According to Maduro, the field has some 5 billion barrels of oil "certified internationally," assuring that with this initiative the new currency will allow "new forms of financing" after the financial sanctions that the United States imposed against Venezuela.

After Maduro's announcement, the White House immediately prohibited all citizens and local businesses from negotiating debt issued by the Maduro government and the state oil company PDVSA. "The Petro is not a cryptocurrency, it is a simple debt title, with an 'underlying asset:' oil," economist Luis Oliveros wrote on Twitter.

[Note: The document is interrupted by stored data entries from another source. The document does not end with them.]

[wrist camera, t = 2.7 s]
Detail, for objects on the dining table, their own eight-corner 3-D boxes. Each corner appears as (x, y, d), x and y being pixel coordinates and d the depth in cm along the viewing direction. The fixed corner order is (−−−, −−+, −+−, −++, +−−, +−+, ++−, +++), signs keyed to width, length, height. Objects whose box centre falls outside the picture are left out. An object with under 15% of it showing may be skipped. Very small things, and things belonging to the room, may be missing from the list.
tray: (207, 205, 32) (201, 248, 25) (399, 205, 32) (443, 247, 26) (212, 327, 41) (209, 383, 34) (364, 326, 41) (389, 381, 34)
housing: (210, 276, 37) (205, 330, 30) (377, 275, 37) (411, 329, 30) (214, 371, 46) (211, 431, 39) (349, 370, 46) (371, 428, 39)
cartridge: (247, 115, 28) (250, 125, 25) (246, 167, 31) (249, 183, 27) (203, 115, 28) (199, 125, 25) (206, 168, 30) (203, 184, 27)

As reported by AFP, experts in economics believe that Petro will not generate much confidence due to fiscal spending and the inflation currently experienced by Venezuela. That is why the Bolivar, the local currency, has been devalued more than 96% in one year on the black market. "The bolivar is also backed by the oil reserves and has no strength," Henkel García, director of the Econometric consultancy, told AFP.

The U.S. Senate expressed concern about the internal situation in Venezuela and urged members of the OAS to take steps to address the crisis in the South American nation. But what has really caused the food shortage in Venezuela? The agricultural measures during Chávez administration caused food imports to rise dramatically. With Venezuela's reliance on imports and its lack of having dollars to pay for such imports, shortages ensued.

The country's current poverty is due to oil, the same thing that made it rich. Venezuela has the world's largest oil reserves, being the U.S. its biggest customer. President Hugo Chavez, who died in 2013, controlled oil profits. Chavez used all the money in education, health care and employment, but all that spending left Venezuela in recession.

Protests against current Venezuelan President Nicolas Maduro, have brought thousands to the streets demanding elections, but has also left dozens of people dead, in addition to hundreds of people injured and about 800 detained, according to an official toll. The opposition of the new goverment is brutally repressed with bullets, water tanks, pepper spray and tear gas by the Venezuelan riot police, while Maduro plans to rewrite the Constitution of the country.